Start of Data

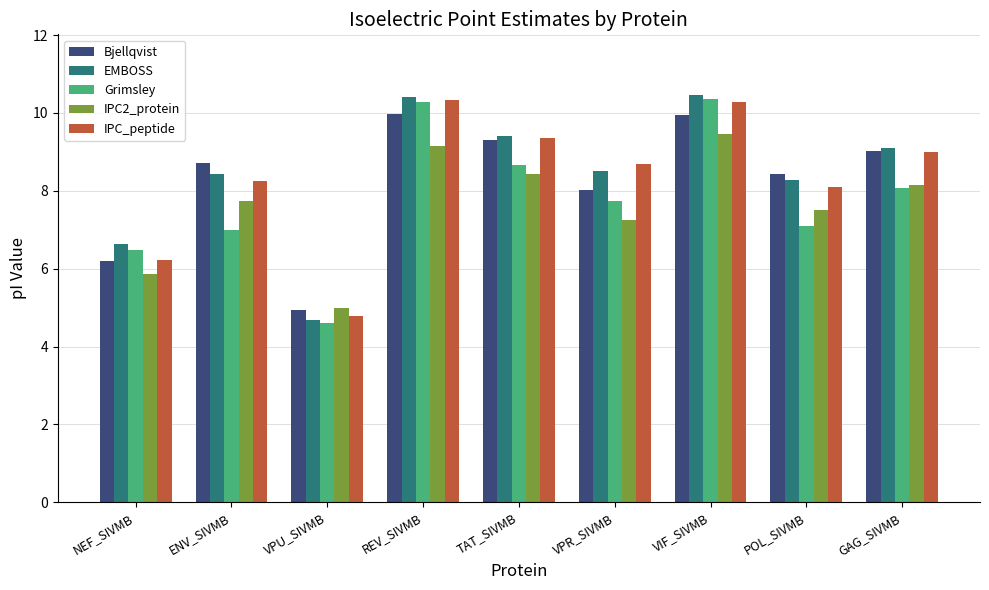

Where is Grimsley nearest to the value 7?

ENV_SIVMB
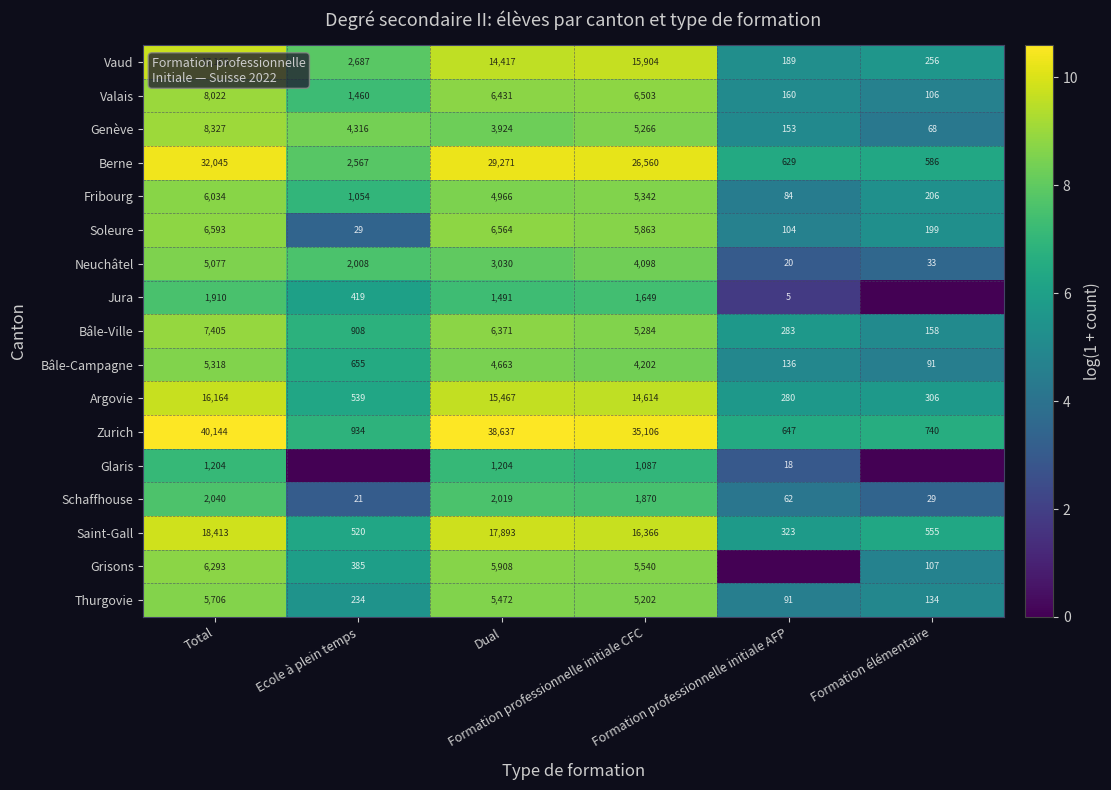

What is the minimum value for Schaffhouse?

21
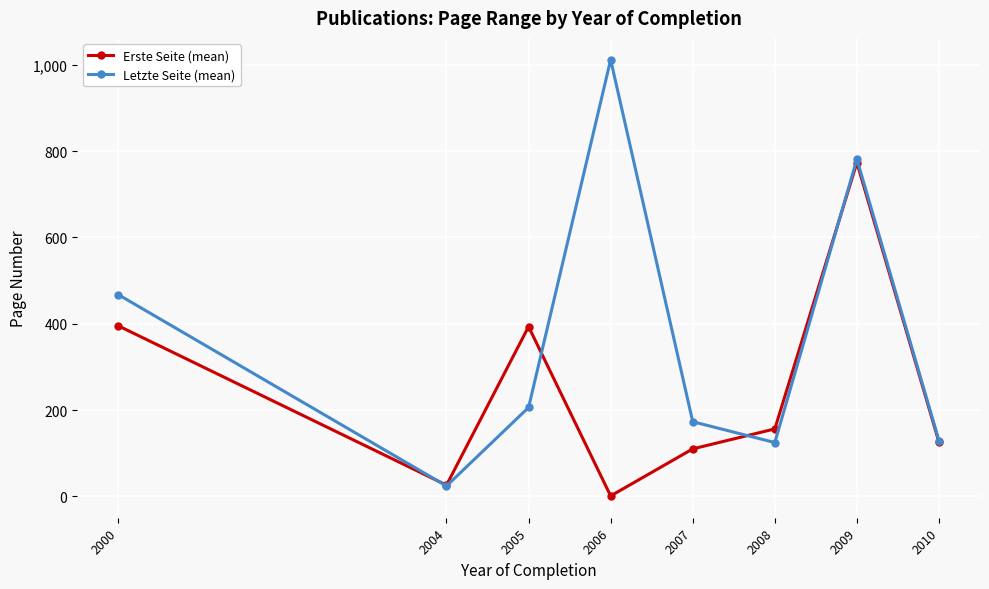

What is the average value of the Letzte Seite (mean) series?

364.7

End of Data
Start of Data

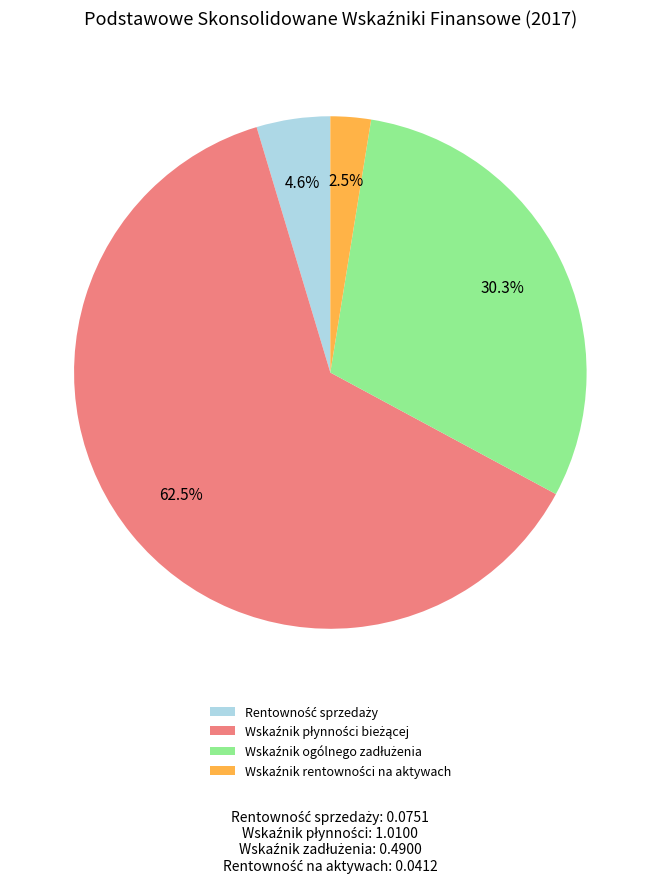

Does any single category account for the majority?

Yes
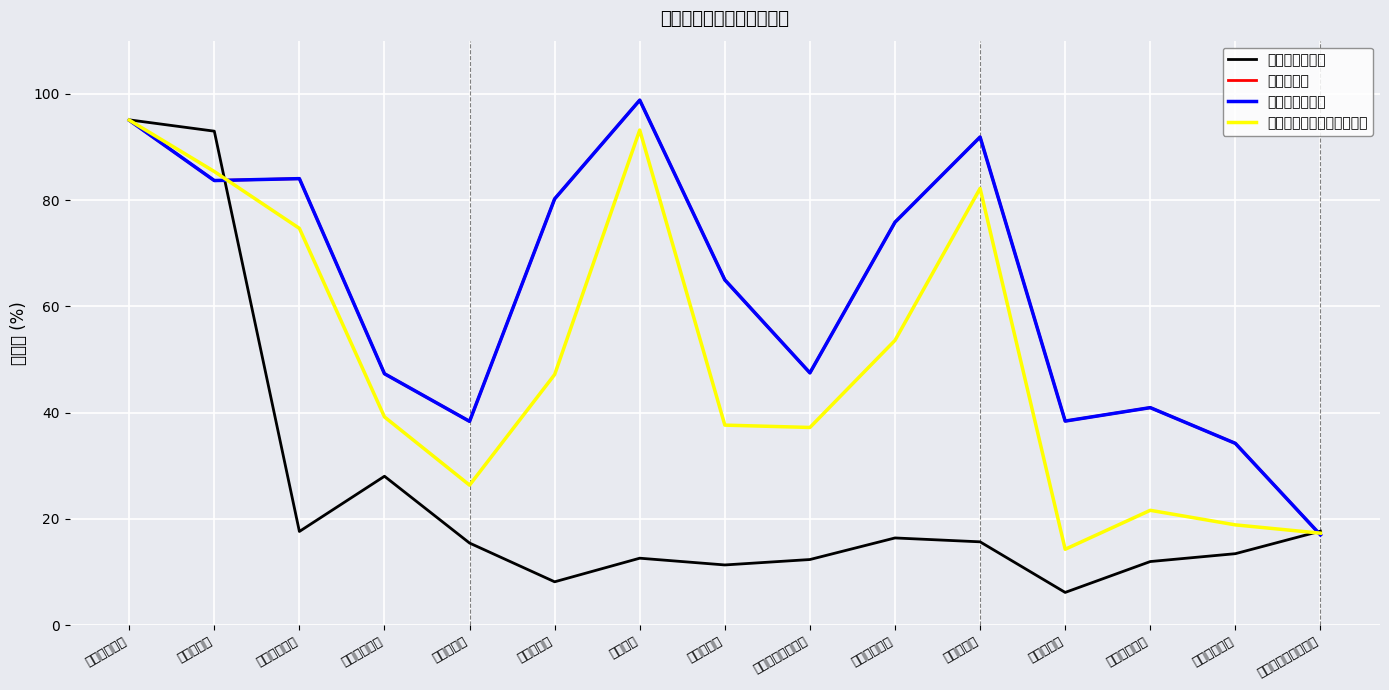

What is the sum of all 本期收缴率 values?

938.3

End of Data
Start of Data

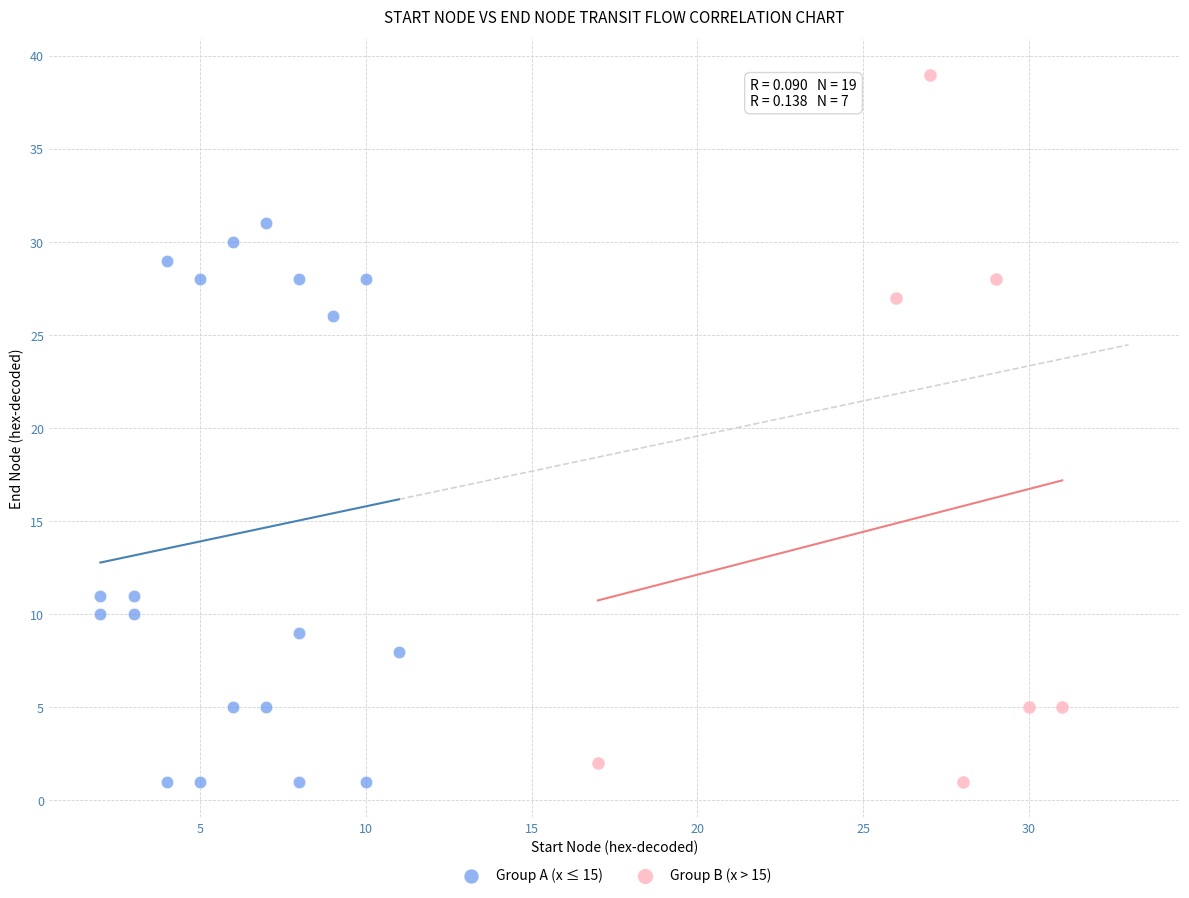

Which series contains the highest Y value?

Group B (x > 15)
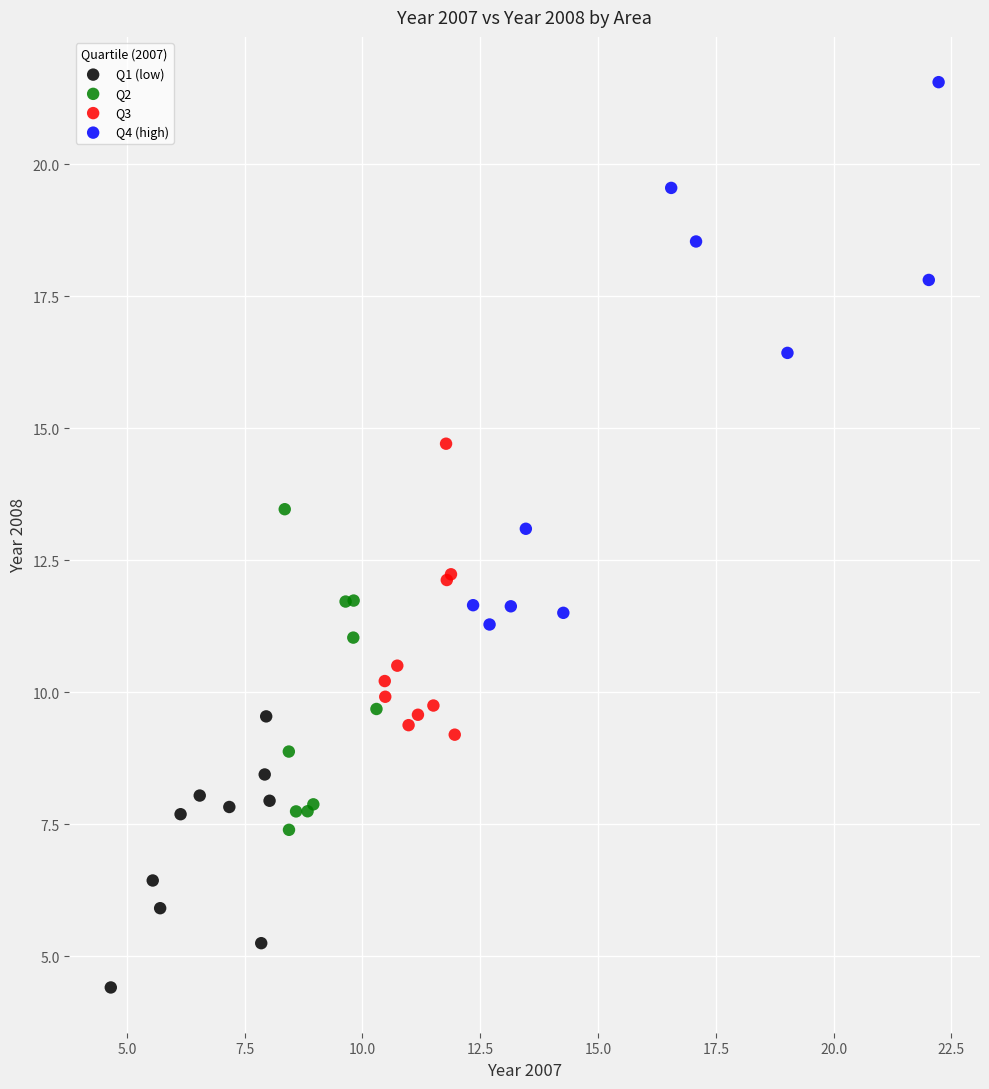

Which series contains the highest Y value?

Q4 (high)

End of Data

**Directions**
List the lines from the one containing "Where is Grimsley nearest to the value 7?" through the one containing "What is the average" as a numbered list, with blank lines skipped. Leave the pictures out.

**Exercise output**
1. Where is Grimsley nearest to the value 7?
2. ENV_SIVMB
3. What is the minimum value for Schaffhouse?
4. 21
5. What is the average value of the Letzte Seite (mean) series?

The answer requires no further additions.